What to work on
I'd like every entry transcribed word for word, with no pictures.

----

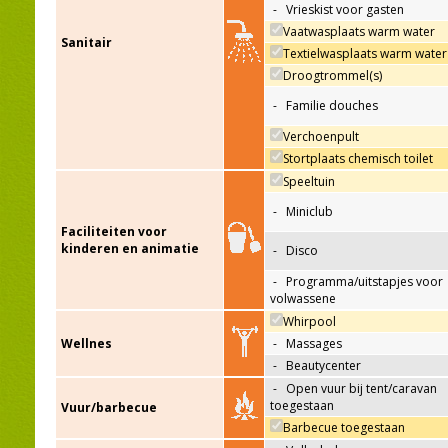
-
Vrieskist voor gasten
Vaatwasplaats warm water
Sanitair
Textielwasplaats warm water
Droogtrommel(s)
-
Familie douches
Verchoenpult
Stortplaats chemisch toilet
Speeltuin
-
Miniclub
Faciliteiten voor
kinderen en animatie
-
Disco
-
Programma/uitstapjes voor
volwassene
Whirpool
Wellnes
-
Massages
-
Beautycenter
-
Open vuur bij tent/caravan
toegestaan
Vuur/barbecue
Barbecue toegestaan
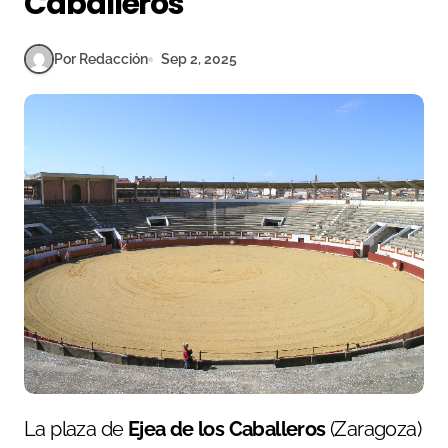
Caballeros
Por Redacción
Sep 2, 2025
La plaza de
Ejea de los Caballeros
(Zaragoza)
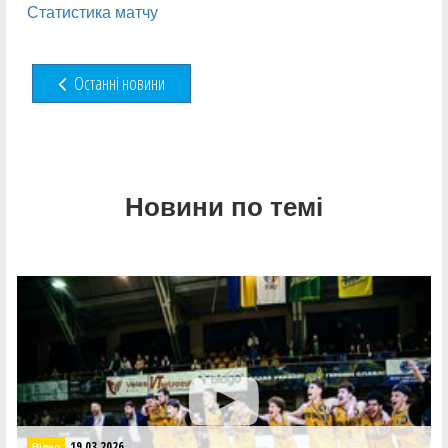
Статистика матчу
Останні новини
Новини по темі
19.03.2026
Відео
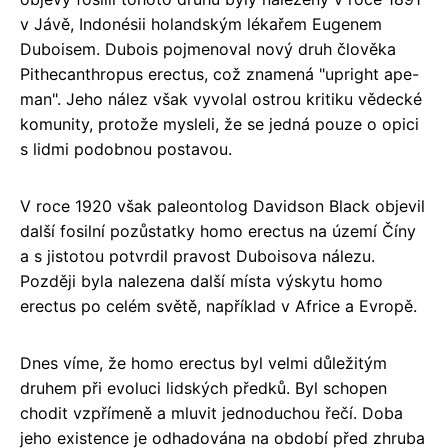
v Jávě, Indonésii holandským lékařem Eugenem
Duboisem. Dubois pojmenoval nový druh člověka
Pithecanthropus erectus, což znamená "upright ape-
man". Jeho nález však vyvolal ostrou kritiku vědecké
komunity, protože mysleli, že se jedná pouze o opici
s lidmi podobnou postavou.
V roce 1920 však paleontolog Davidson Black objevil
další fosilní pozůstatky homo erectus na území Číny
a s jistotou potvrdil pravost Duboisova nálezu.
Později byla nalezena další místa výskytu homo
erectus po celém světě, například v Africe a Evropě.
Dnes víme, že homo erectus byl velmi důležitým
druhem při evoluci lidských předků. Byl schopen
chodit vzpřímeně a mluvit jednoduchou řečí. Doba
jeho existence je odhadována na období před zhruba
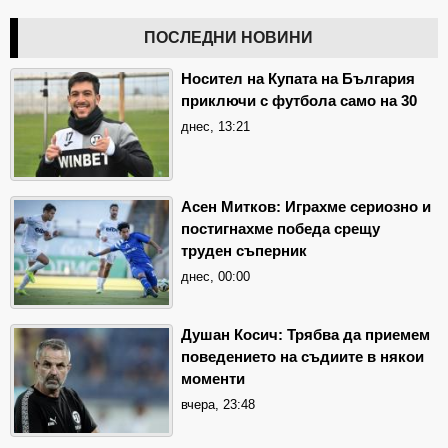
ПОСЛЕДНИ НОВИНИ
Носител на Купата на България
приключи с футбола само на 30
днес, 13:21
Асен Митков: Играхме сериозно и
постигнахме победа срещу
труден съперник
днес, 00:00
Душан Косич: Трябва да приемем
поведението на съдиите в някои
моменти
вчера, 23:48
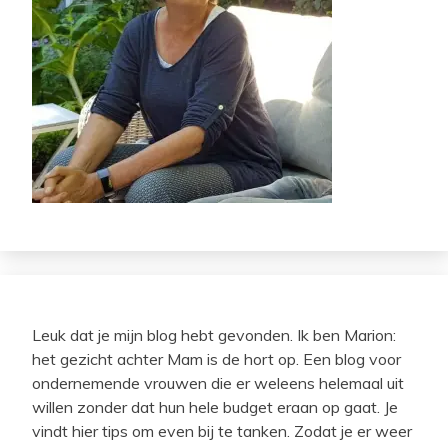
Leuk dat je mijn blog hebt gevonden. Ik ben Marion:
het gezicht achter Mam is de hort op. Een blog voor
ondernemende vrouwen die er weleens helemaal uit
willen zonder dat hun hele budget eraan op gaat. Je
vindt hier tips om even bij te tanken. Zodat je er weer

----

Solution to this task
-
Vrieskist voor gasten
Vaatwasplaats warm water
Sanitair
Textielwasplaats warm water
Droogtrommel(s)
-
Familie douches
Verchoenpult
Stortplaats chemisch toilet
Speeltuin
-
Miniclub
Faciliteiten voor
kinderen en animatie
-
Disco
-
Programma/uitstapjes voor
volwassene
Whirpool
Wellnes
-
Massages
-
Beautycenter
-
Open vuur bij tent/caravan
toegestaan
Vuur/barbecue
Barbecue toegestaan
Caballeros
Por Redacción
Sep 2, 2025
La plaza de
Ejea de los Caballeros
(Zaragoza)
Статистика матчу
Останні новини
Новини по темі
19.03.2026
Відео
v Jávě, Indonésii holandským lékařem Eugenem
Duboisem. Dubois pojmenoval nový druh člověka
Pithecanthropus erectus, což znamená "upright ape-
man". Jeho nález však vyvolal ostrou kritiku vědecké
komunity, protože mysleli, že se jedná pouze o opici
s lidmi podobnou postavou.
V roce 1920 však paleontolog Davidson Black objevil
další fosilní pozůstatky homo erectus na území Číny
a s jistotou potvrdil pravost Duboisova nálezu.
Později byla nalezena další místa výskytu homo
erectus po celém světě, například v Africe a Evropě.
Dnes víme, že homo erectus byl velmi důležitým
druhem při evoluci lidských předků. Byl schopen
chodit vzpřímeně a mluvit jednoduchou řečí. Doba
jeho existence je odhadována na období před zhruba
ПОСЛЕДНИ НОВИНИ
Носител на Купата на България
приключи с футбола само на 30
днес, 13:21
Асен Митков: Играхме сериозно и
постигнахме победа срещу
труден съперник
днес, 00:00
Душан Косич: Трябва да приемем
поведението на съдиите в някои
моменти
вчера, 23:48
Leuk dat je mijn blog hebt gevonden. Ik ben Marion:
het gezicht achter Mam is de hort op. Een blog voor
ondernemende vrouwen die er weleens helemaal uit
willen zonder dat hun hele budget eraan op gaat. Je
vindt hier tips om even bij te tanken. Zodat je er weer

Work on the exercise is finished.